## Tâches à réaliser
1: Recopiez le passage du texte sur la SCI compris entre « Avec cette structure, les » et « les seuls concernés. », ces deux bornes incluses.
2: Combien de lignes des enregistrements contiennent la chaîne « midPoint » ? Donnez seulement ce nombre.

## Extrait du document
· · · ·

Par ailleurs, les associés d’une SCI désignent un gérant, qui aura comme fonction de prendre à sa charge la gestion courante du ou des biens immobiliers détenu(s) par la société, sans avoir à engager de formalités auprès des autres associés »47.
Avec cette structure, les biens dont disposent les conjoints non mariés sont alors mis dans le patrimoine de la SCI. Ils sont alors mis hors de portée du patrimoine de chaque conjoint. Dans ce cas de figure, les biens de la SCI seront alors gérés indépendamment du régime de vie en communauté du couple. Ainsi, même à la dissolution de la communauté, la SCI et ses intérêts pour les biens pourraient alors perdurer même après cette dissolution. L’existence de la SCI n’est alors pas liée au statut des conjoints, même s’ils sont les seuls concernés.

· · · ·

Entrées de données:
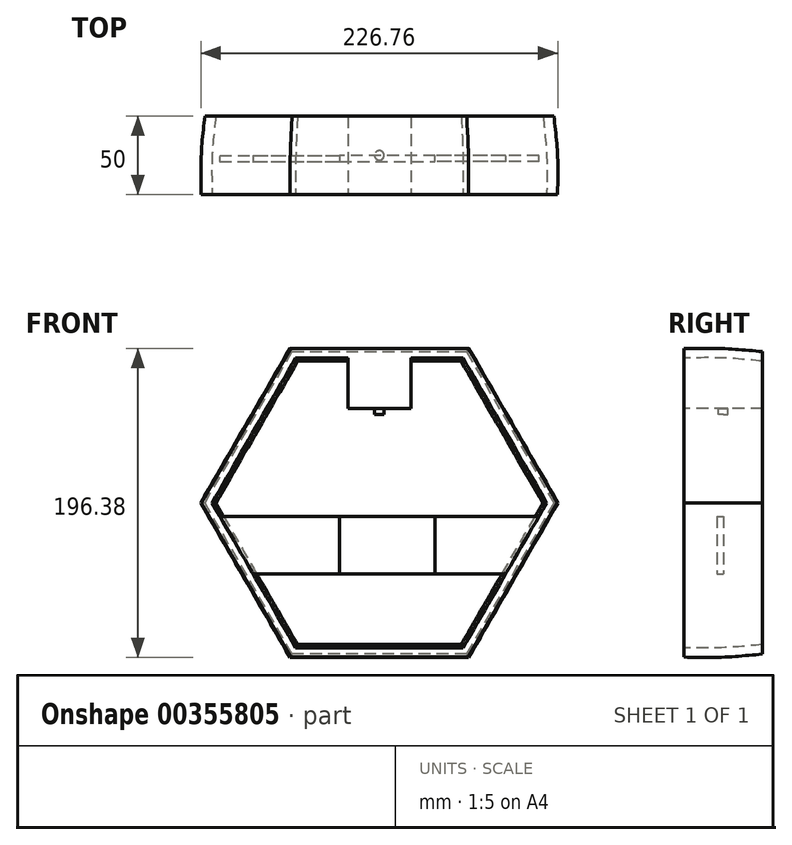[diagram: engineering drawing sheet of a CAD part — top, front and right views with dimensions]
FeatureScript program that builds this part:
annotation { "Feature Type Name" : "Feature", "Feature Type Description" : "" }
export const myFeature = defineFeature(function(context is Context, id is Id, definition is map)
    precondition{}
    {
        {
            var Q0;
            Q0=qCreatedBy(makeId("Front.planeOp"),FACE);
            var sketch = newSketch(context, id + "F0", { "sketchPlane" : qUnion([Q0])});
            skCircle(sketch, "E0.cCircle", {"center": v(0, 0) * mm, "radius": 98 * mm, "construction": true});
            skLineSegment(sketch, "E0.0", {"start": v(-56.58, 98) * mm, "end": v(56.58, 98) * mm});
            skLineSegment(sketch, "E0.1", {"start": v(56.58, 98) * mm, "end": v(113.16, 0) * mm});
            skLineSegment(sketch, "E0.2", {"start": v(113.16, 0) * mm, "end": v(56.58, -98) * mm});
            skLineSegment(sketch, "E0.3", {"start": v(56.58, -98) * mm, "end": v(-56.58, -98) * mm});
            skLineSegment(sketch, "E0.4", {"start": v(-56.58, -98) * mm, "end": v(-113.16, 0) * mm});
            skLineSegment(sketch, "E0.5", {"start": v(-113.16, 0) * mm, "end": v(-56.58, 98) * mm});
            skPoint(sketch, "E0.0.midPoint", {"position": v(0, 98) * mm});
            skSolve(sketch);
        }
        {
            var Q0;
            Q0=qCreatedBy(makeId("Front.planeOp"),FACE);
            cPlane(context, id + "F1", {"entities" : qUnion([Q0]), "cplaneType" : CPlaneType.OFFSET, "offset" : 25 * mm, "oppositeDirection" : true, "width" : 150 * mm, "height" : 150 * mm});
        }
        {
            var Q0;
            Q0=qCreatedBy(id+"F1.planeOp",FACE);
            var sketch = newSketch(context, id + "F2", { "sketchPlane" : qUnion([Q0])});
            skCircle(sketch, "E1.cCircle", {"center": v(0, 0) * mm, "radius": 96 * mm, "construction": true});
            skLineSegment(sketch, "E1.0", {"start": v(-55.43, 96) * mm, "end": v(55.43, 96) * mm});
            skLineSegment(sketch, "E1.1", {"start": v(55.43, 96) * mm, "end": v(110.85, 0) * mm});
            skLineSegment(sketch, "E1.2", {"start": v(110.85, 0) * mm, "end": v(55.43, -96) * mm});
            skLineSegment(sketch, "E1.3", {"start": v(55.43, -96) * mm, "end": v(-55.43, -96) * mm});
            skLineSegment(sketch, "E1.4", {"start": v(-55.43, -96) * mm, "end": v(-110.85, 0) * mm});
            skLineSegment(sketch, "E1.5", {"start": v(-110.85, 0) * mm, "end": v(-55.43, 96) * mm});
            skPoint(sketch, "E1.0.midPoint", {"position": v(0, 96) * mm});
            skSolve(sketch);
        }
        {
            var Q0;
            Q0=qCreatedBy(makeId("Front.planeOp"),FACE);
            cPlane(context, id + "F3", {"entities" : qUnion([Q0]), "cplaneType" : CPlaneType.OFFSET, "offset" : 25 * mm, "width" : 150 * mm, "height" : 150 * mm});
        }
        {
            var Q0;
            Q0=qCreatedBy(id+"F3.planeOp",FACE);
            var sketch = newSketch(context, id + "F4", { "sketchPlane" : qUnion([Q0])});
            skCircle(sketch, "E2.cCircle", {"center": v(0, 0) * mm, "radius": 98 * mm, "construction": true});
            skLineSegment(sketch, "E2.0", {"start": v(56.58, -98) * mm, "end": v(-56.58, -98) * mm});
            skLineSegment(sketch, "E2.1", {"start": v(-56.58, -98) * mm, "end": v(-113.16, 0) * mm});
            skLineSegment(sketch, "E2.2", {"start": v(-113.16, 0) * mm, "end": v(-56.58, 98) * mm});
            skLineSegment(sketch, "E2.3", {"start": v(-56.58, 98) * mm, "end": v(56.58, 98) * mm});
            skLineSegment(sketch, "E2.4", {"start": v(56.58, 98) * mm, "end": v(113.16, 0) * mm});
            skLineSegment(sketch, "E2.5", {"start": v(113.16, 0) * mm, "end": v(56.58, -98) * mm});
            skPoint(sketch, "E2.0.midPoint", {"position": v(0, -98) * mm});
            skSolve(sketch);
        }
        {
            var Q0;
            Q0=makeQuery(id+"F2.imprint","IMPRINT",FACE,{"disambiguationData":[TD([[makeQuery(id+"F2.imprint","IMPRINT",EDGE,{"derivedFrom":sQuery(id+"F2.wireOp",EDGE,"E1.0")}),-1.0]])]});
            var Q1;
            Q1=makeQuery(id+"F0.imprint","IMPRINT",FACE,{"disambiguationData":[TD([[makeQuery(id+"F0.imprint","IMPRINT",EDGE,{"derivedFrom":sQuery(id+"F0.wireOp",EDGE,"E0.0")}),-1.0]])]});
            var Q2;
            Q2=makeQuery(id+"F4.imprint","IMPRINT",FACE,{"disambiguationData":[TD([[makeQuery(id+"F4.imprint","IMPRINT",EDGE,{"derivedFrom":sQuery(id+"F4.wireOp",EDGE,"E2.0")}),-1.0]])]});
            loft(context, id + "F5", {"sheetProfilesArray" : [{ "sheetProfileEntities" : qUnion([Q0]) }, { "sheetProfileEntities" : qUnion([Q1]) }, { "sheetProfileEntities" : qUnion([Q2]) }]});
        }
        {
            var Q0;
            Q0=makeQuery(id+"F5.opLoft","CAP_FACE",FACE,{"disambiguationData":[OSD([makeQuery(id+"F2.imprint","IMPRINT",FACE,{"disambiguationData":[TD([[makeQuery(id+"F2.imprint","IMPRINT",EDGE,{"derivedFrom":sQuery(id+"F2.wireOp",EDGE,"E1.0")}),-1.0]])]})])],"isStart":true});
            var Q1;
            Q1=makeQuery(id+"F5.opLoft","CAP_FACE",FACE,{"disambiguationData":[OSD([makeQuery(id+"F4.imprint","IMPRINT",FACE,{"disambiguationData":[TD([[makeQuery(id+"F4.imprint","IMPRINT",EDGE,{"derivedFrom":sQuery(id+"F4.wireOp",EDGE,"E2.0")}),-1.0]])]})])],"isStart":true});
            shell(context, id + "F6", {"entities" : qUnion([Q0, Q1]), "thickness" : 6 * mm});
        }
        {
            var Q0;
            Q0=qCreatedBy(makeId("Top.planeOp"),FACE);
            cPlane(context, id + "F7", {"entities" : qUnion([Q0]), "cplaneType" : CPlaneType.OFFSET, "offset" : 45 * mm, "oppositeDirection" : true, "width" : 150 * mm, "height" : 150 * mm});
        }
        {
            var Q0;
            Q0=qCreatedBy(id+"F7.planeOp",FACE);
            var sketch = newSketch(context, id + "F8", { "sketchPlane" : qUnion([Q0])});
            skLineSegment(sketch, "E3", {"start": v(35.37, 0) * mm, "end": v(-25.32, 0) * mm});
            skLineSegment(sketch, "E4", {"start": v(-25.32, 0) * mm, "end": v(-25.32, -4) * mm});
            skLineSegment(sketch, "E5", {"start": v(-25.32, -4) * mm, "end": v(35.37, -4) * mm});
            skLineSegment(sketch, "E6", {"start": v(35.37, -4) * mm, "end": v(35.37, 0) * mm});
            skSolve(sketch);
        }
        {
            var Q0;
            Q0=qSketchRegion(id+"F8",true);
            extrude(context, id + "F9", {"entities" : qUnion([Q0]), "depth" : 36.5 * mm});
        }
        {
            var Q0;
            Q0=makeQuery(id+"F9.opExtrude","SWEPT_FACE",FACE,{"disambiguationData":[OSD([sQuery(id+"F8.wireOp",EDGE,"E4")])]});
            extrude(context, id + "F10", {"entities" : qUnion([Q0]), "endBound" : BoundingType.UP_TO_NEXT, "depth" : 25 * mm});
        }
        {
            var Q0;
            Q0=makeQuery(id+"F9.opExtrude","SWEPT_FACE",FACE,{"disambiguationData":[OSD([sQuery(id+"F8.wireOp",EDGE,"E6")])]});
            extrude(context, id + "F11", {"entities" : qUnion([Q0]), "endBound" : BoundingType.UP_TO_NEXT, "depth" : 25 * mm});
        }
        {
            var Q0;
            Q0=qCreatedBy(makeId("Top.planeOp"),FACE);
            cPlane(context, id + "F12", {"entities" : qUnion([Q0]), "cplaneType" : CPlaneType.OFFSET, "offset" : 60 * mm, "width" : 150 * mm, "height" : 150 * mm});
        }
        {
            var Q0;
            Q0=qCreatedBy(id+"F12.planeOp",FACE);
            var sketch = newSketch(context, id + "F13", { "sketchPlane" : qUnion([Q0])});
            skLineSegment(sketch, "E7.0", {"start": v(-20, 25) * mm, "end": v(20, 25) * mm});
            skLineSegment(sketch, "E7.1", {"start": v(-20, -25) * mm, "end": v(20, -25) * mm});
            skLineSegment(sketch, "E8.left", {"start": v(-20, 25) * mm, "end": v(-20, -25) * mm});
            skLineSegment(sketch, "E8.right", {"start": v(20, 25) * mm, "end": v(20, -25) * mm});
            skPoint(sketch, "E8.middle", {"position": v(0, 0) * mm});
            skPoint(sketch, "E9.orphan", {"position": v(55.43, 25) * mm});
            skPoint(sketch, "E10.orphan", {"position": v(56.58, -25) * mm});
            skPoint(sketch, "E11.orphan", {"position": v(-56.58, -25) * mm});
            skPoint(sketch, "E12.orphan", {"position": v(-55.43, 25) * mm});
            skSolve(sketch);
        }
        {
            var Q0;
            Q0=qSketchRegion(id+"F13",true);
            extrude(context, id + "F14", {"entities" : qUnion([Q0]), "operationType" : NewBodyOperationType.ADD, "endBound" : BoundingType.UP_TO_NEXT, "depth" : 25 * mm});
        }
        {
            var Q0;
            Q0=makeQuery(id+"F14.opExtrude","CAP_FACE",FACE,{"disambiguationData":[OSD([sQuery(id+"F13.wireOp",EDGE,"E7.0"),sQuery(id+"F13.wireOp",EDGE,"E7.1"),sQuery(id+"F13.wireOp",EDGE,"E8.left"),sQuery(id+"F13.wireOp",EDGE,"E8.right")])],"isStart":true});
            var sketch = newSketch(context, id + "F15", { "sketchPlane" : qUnion([Q0])});
            skCircle(sketch, "E13", {"center": v(0, 0) * mm, "radius": 3 * mm});
            skSolve(sketch);
        }
        {
            var Q0;
            Q0=qSketchRegion(id+"F15",true);
            extrude(context, id + "F16", {"entities" : qUnion([Q0]), "operationType" : NewBodyOperationType.ADD, "depth" : 4 * mm});
        }
    });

· · · ·

## Réponses attendues
1:
Avec cette structure, les biens dont disposent les conjoints non mariés sont alors mis dans le patrimoine de la SCI. Ils sont alors mis hors de portée du patrimoine de chaque conjoint. Dans ce cas de figure, les biens de la SCI seront alors gérés indépendamment du régime de vie en communauté du couple. Ainsi, même à la dissolution de la communauté, la SCI et ses intérêts pour les biens pourraient alors perdurer même après cette dissolution. L’existence de la SCI n’est alors pas liée au statut des conjoints, même s’ils sont les seuls concernés.

2: 3